• [Task] Line by line, repeat the material below exactly and skip the images.
[[ Data for analysis, beginning ]]
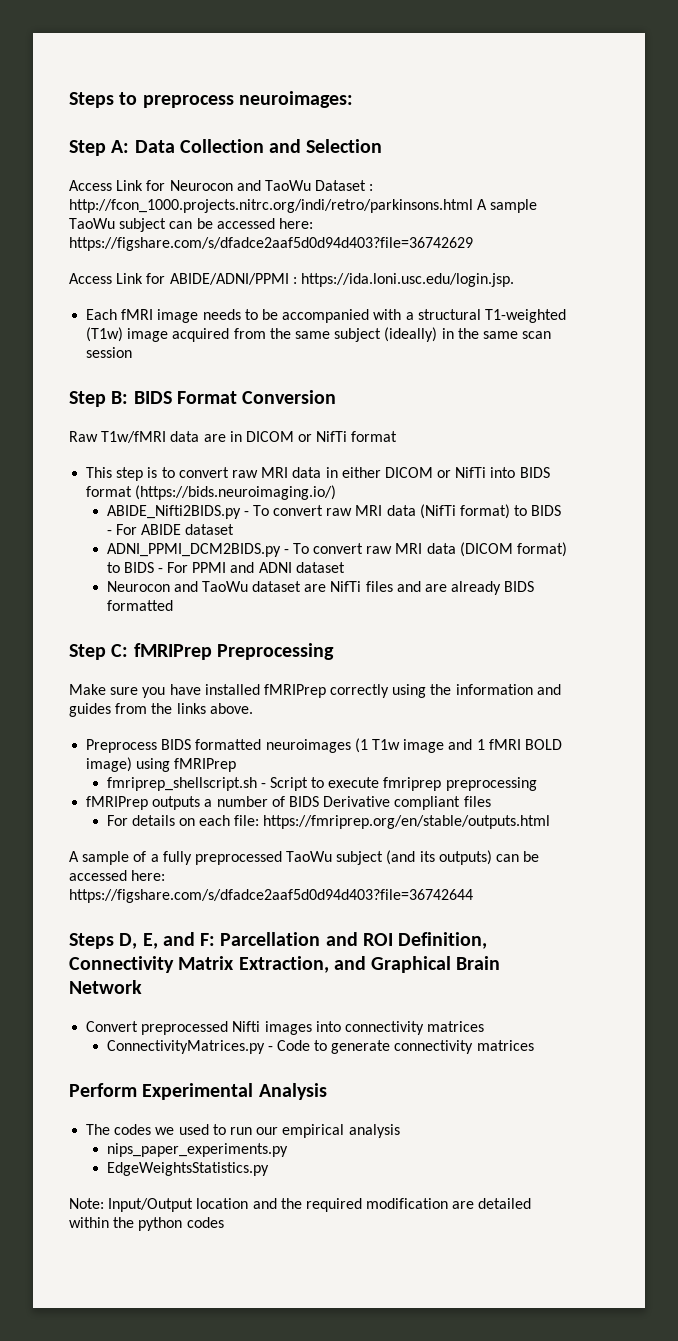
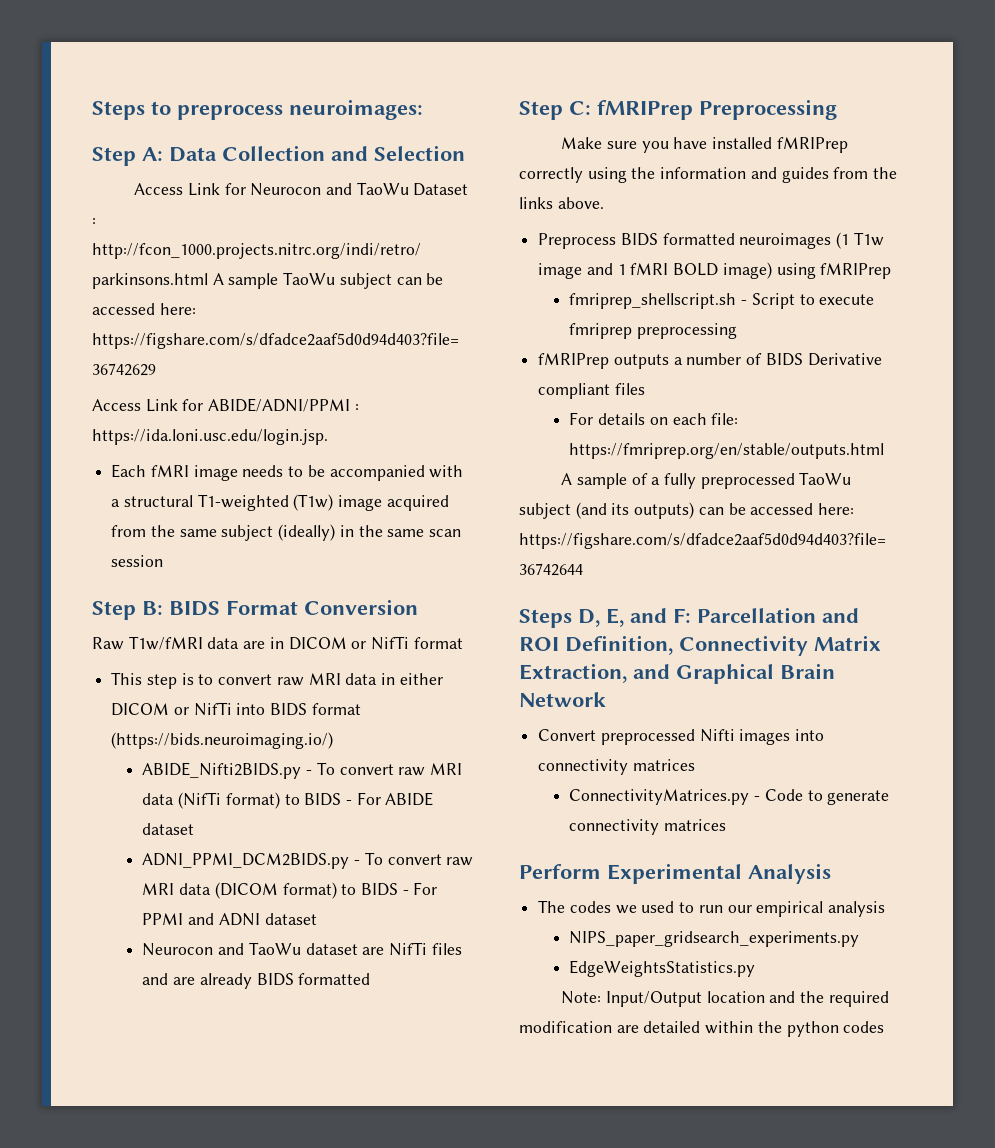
[106,1143,288,1157] nips_paper_experiments.py -> [569,931,860,947] NIPS_paper_gridsearch_experiments.py

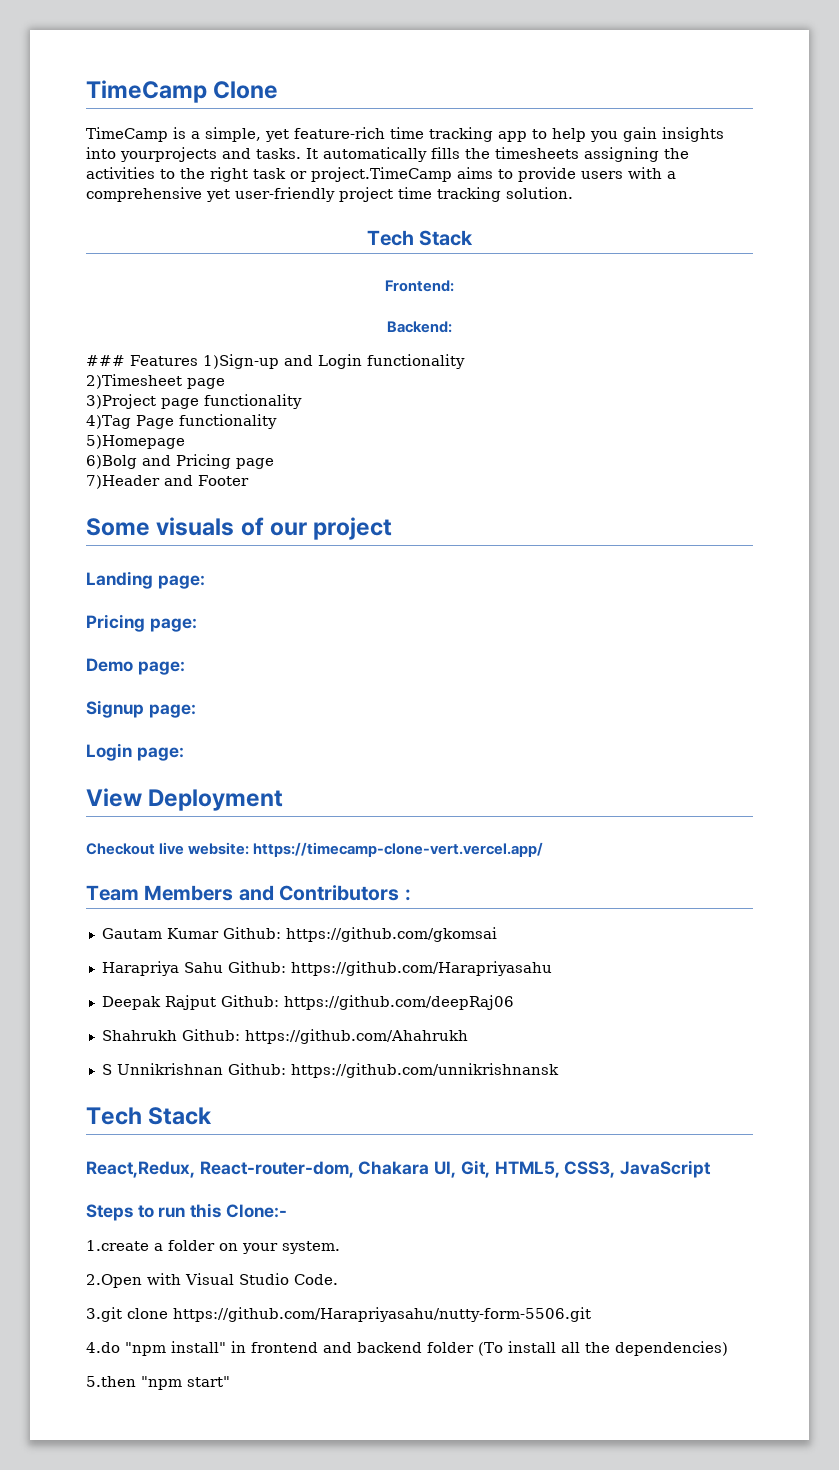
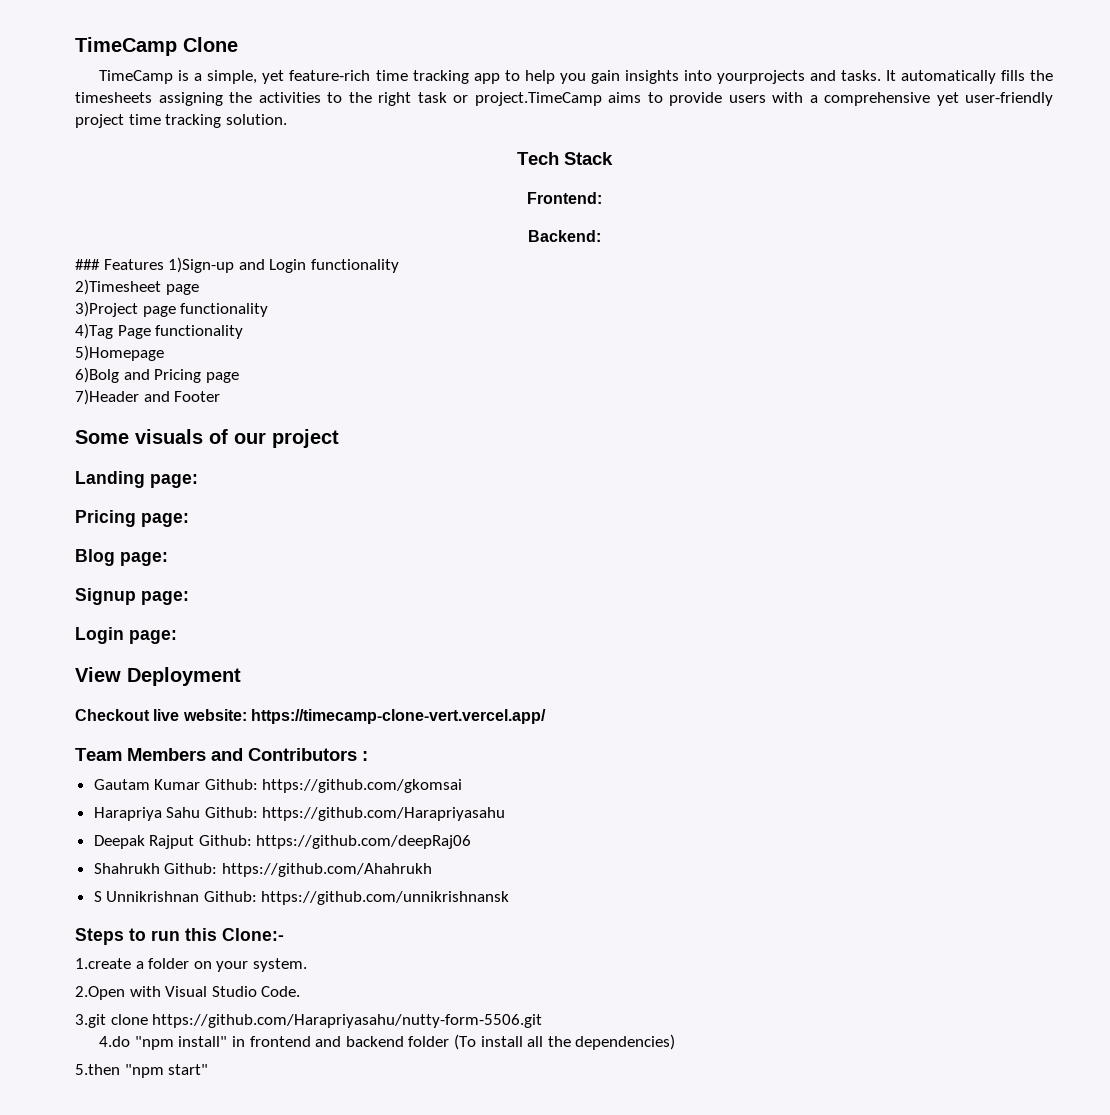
[86,658,133,672] Demo -> [75,549,115,566] Blog
[86,1107,213,1125] [86,1160,712,1178] // Tech Stack // React,Redux, React-router-dom, Chakara UI, Git, HTML5, CSS3, JavaScript -> (510, 898) none

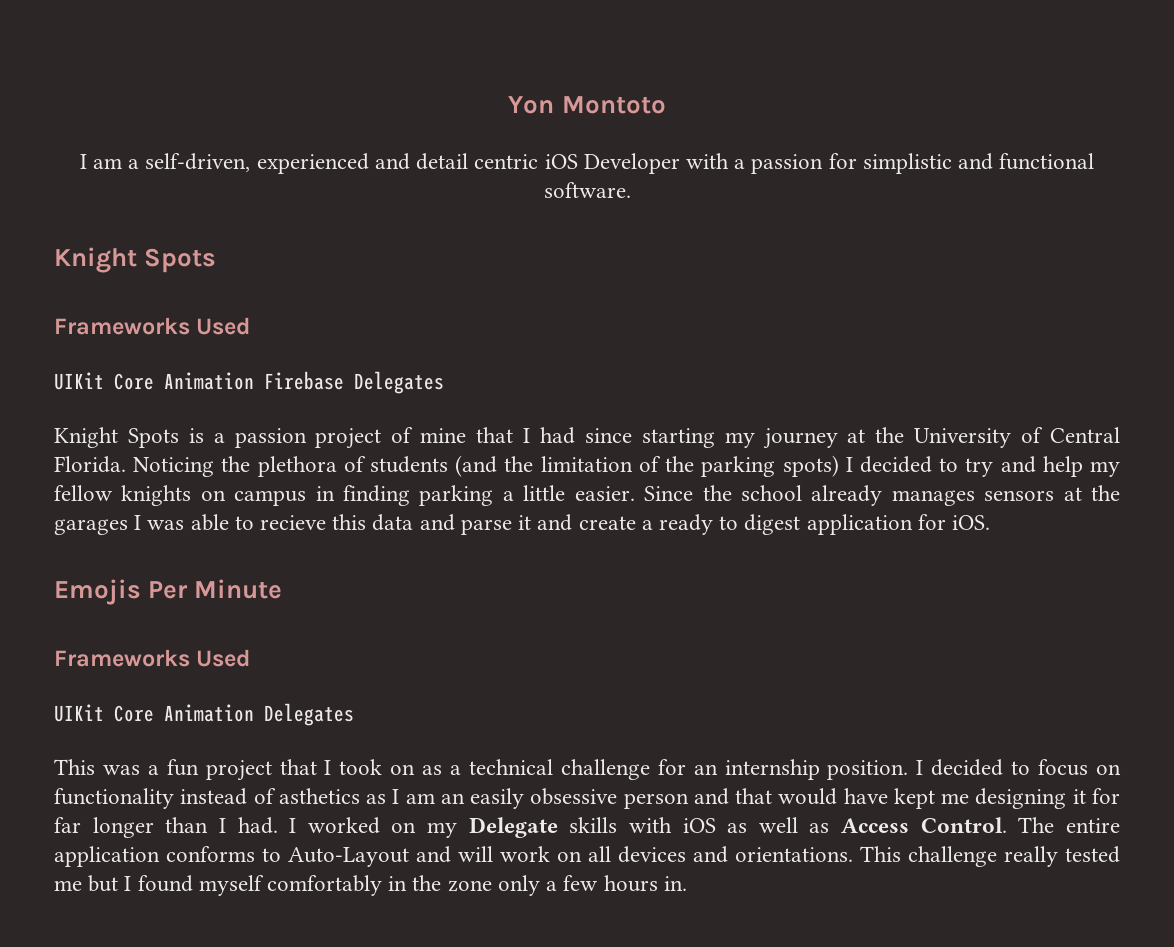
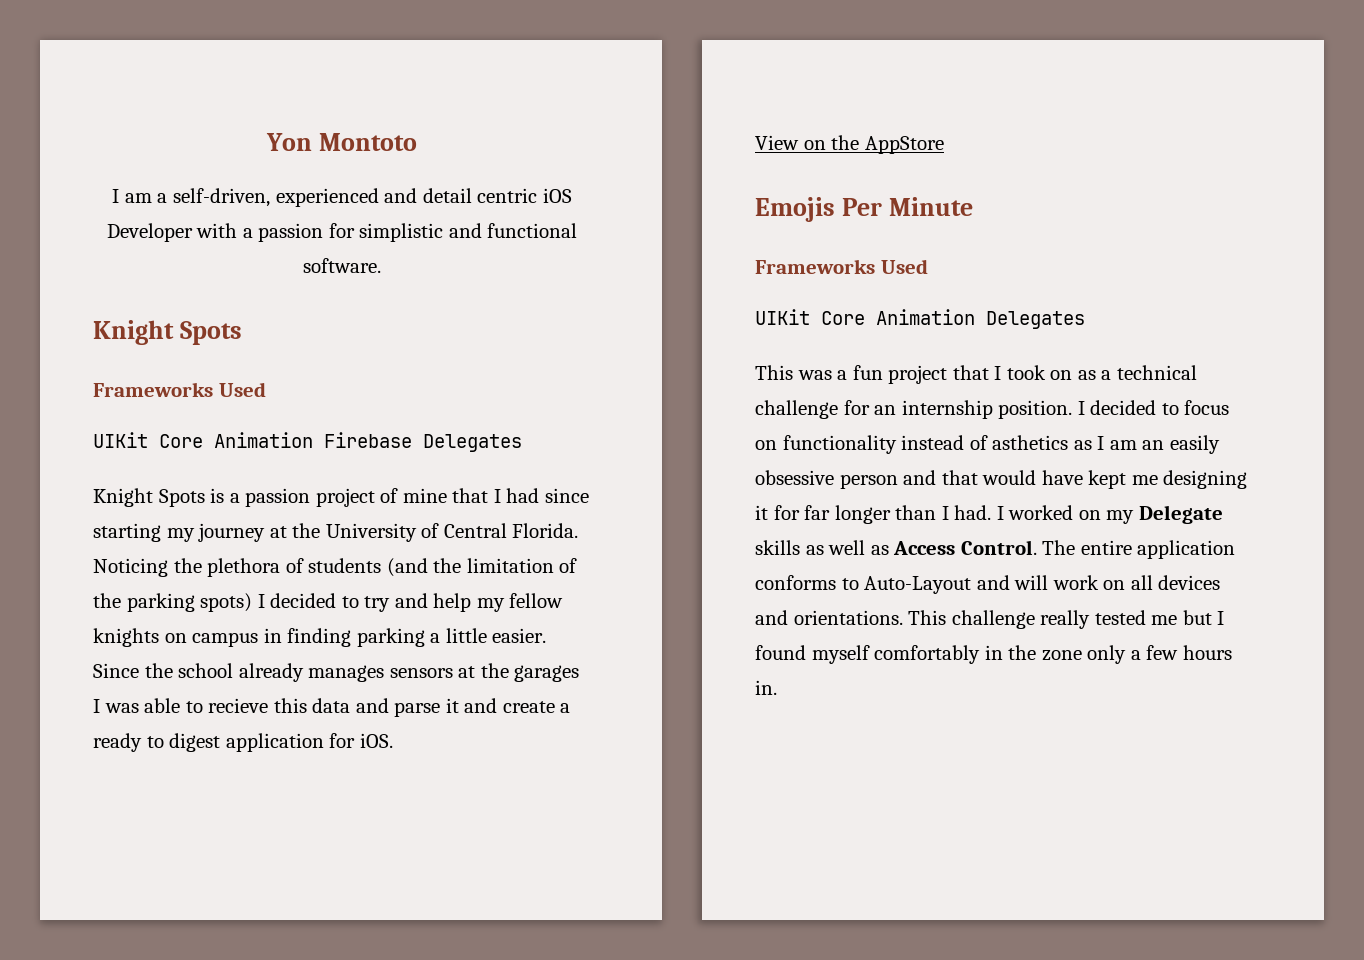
(990, 522) none -> [755,135,944,154] // View on the AppStore
[628,817,716,833] with iOS -> (800, 547) none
[[ Data for analysis, end ]]
• [Exercise response]
[106,1143,288,1157] nips_paper_experiments.py -> [569,931,860,947] NIPS_paper_gridsearch_experiments.py

[86,658,133,672] Demo -> [75,549,115,566] Blog
[86,1107,213,1125] [86,1160,712,1178] // Tech Stack // React,Redux, React-router-dom, Chakara UI, Git, HTML5, CSS3, JavaScript -> (510, 898) none

(990, 522) none -> [755,135,944,154] // View on the AppStore
[628,817,716,833] with iOS -> (800, 547) none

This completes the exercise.